On Sourcing Quotes and the Wikimedia Way

This morning, I came across this Charlie Parker quote that I really loved:

“Master your instrument, master the music, then forget all that bullshit and just play.”

My first instinct was to tweet it. My second, more practiced instinct, was to check the source first. It’s really not that hard to at least do a quick check, and I’ve discovered lots of misattributed quotes this way.

A quick search surfaced a bunch of unattributed variants on that quote, as well as this entry from Wikiquote:

“You’ve got to learn your instrument. Then, you practice, practice, practice. And then, when you finally get up there on the bandstand, forget all that and just wail.” –As quoted in Acting Is a Job: Real-life Lessons About the Acting Business (2006) by Jason Pugatch, p. 73; this statement has occurred with many different phrasings, including: “Learn the changes, then forget them.”

A book on acting is not the most credible source, probably no better than the blog post above. But at least it’s the start of a trail, one that anyone can follow to the end, if they so desire.

The ethos of sourcing facts is theoretically easier in this connected age, but the reality is that our connectivity seems to discourage it. We read funny or provocative things that speak to us, we click once, and boom, we’ve instantaneously shared it with hundreds of our followers without giving any thought to whether or not it’s true. That’s a problem.

Furthermore, social media tools seem to be actively evolving to discourage sourcing. I was guilted into this practice of sourcing-before-sharing after reading a rant by Evan Prodromou, who pointed out that a quote that was being widely and rapidly shared was actually misattributed.

Here’s the problem: Even though he posted it publicly somewhere, I can’t find it. It’s not on his blog, and it’s not on Status.net (the company he founded, which very much values persistent data), although he alludes to the rant there. Which means that he posted it on Facebook or Google Plus, which means that I can just about forget about ever finding it, since neither of those services seem to care about making posts persistent and findable. (Read a similar criticism that Kellan Eliott-McCrea had about Twitter.) Which means that this knowledge trail, minor though it may be, has been unnecessarily broken.

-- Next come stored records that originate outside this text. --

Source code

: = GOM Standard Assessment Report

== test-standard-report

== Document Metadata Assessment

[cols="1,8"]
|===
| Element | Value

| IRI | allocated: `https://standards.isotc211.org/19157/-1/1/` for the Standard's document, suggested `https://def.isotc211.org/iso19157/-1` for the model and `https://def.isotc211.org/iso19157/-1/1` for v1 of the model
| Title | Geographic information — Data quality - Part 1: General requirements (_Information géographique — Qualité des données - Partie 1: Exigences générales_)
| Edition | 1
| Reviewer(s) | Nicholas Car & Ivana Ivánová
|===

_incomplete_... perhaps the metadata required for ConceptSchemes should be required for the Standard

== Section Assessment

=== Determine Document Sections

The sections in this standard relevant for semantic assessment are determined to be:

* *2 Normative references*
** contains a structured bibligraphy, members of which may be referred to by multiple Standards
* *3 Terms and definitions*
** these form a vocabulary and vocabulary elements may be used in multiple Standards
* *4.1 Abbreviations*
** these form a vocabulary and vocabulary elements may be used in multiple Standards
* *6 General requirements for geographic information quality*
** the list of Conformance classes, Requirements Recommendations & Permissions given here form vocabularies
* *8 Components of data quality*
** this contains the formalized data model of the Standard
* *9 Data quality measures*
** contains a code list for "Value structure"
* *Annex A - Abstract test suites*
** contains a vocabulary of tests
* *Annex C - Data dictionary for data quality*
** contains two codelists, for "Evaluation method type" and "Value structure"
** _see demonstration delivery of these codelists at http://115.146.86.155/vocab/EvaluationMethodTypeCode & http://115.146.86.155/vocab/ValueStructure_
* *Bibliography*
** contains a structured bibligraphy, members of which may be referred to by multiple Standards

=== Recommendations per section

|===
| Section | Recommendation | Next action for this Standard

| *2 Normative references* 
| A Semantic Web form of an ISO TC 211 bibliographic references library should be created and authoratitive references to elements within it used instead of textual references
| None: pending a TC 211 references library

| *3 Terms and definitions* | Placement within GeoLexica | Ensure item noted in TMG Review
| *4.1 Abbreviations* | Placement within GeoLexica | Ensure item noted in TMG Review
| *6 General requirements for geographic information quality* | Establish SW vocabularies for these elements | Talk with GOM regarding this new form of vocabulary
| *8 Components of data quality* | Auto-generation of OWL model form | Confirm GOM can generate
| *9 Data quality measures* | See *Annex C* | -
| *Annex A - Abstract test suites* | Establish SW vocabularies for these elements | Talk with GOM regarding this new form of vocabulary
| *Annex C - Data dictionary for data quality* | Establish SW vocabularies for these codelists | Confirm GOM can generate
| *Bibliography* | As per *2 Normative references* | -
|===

This is yet another reason why I appreciate Wikimedia so much. There is a deeply embedded ethos in that community around sourcing truth. Sometimes, this ethos surfaces some quirky challenges around epistemology,  such as the recent Philip Roth affair, but even situations like these only serve to make us smarter and more self-aware.

The wiki tool enables this ethos to some extent, but the reality is that its source is cultural, not technical, and the community is trying to apply this ethos to all forms of knowledge, not just encyclopedic. No one else is doing this. That’s unfortunate, because we need a lot more of it.

3 replies to “On Sourcing Quotes and the Wikimedia Way”

  1. I'm to the point where I google or snopes just about everything that is re-posted on Facebook. Here is my short over-generalized summary: almost everything is not true (or only partly true).

  2. David Weinberger has a great book about this topic, in which he analyses and describes this symptom, the nature of facts and their presence on the web at great length. I especially like the following part:

    "There are facts. Some statements are false, and there are people who lie. The point is we're not going to agree about who those people are. It doesn't matter how many facts you bring to bear.
    In all of human history, we've never agreed about anything. Now, we can see that we don't."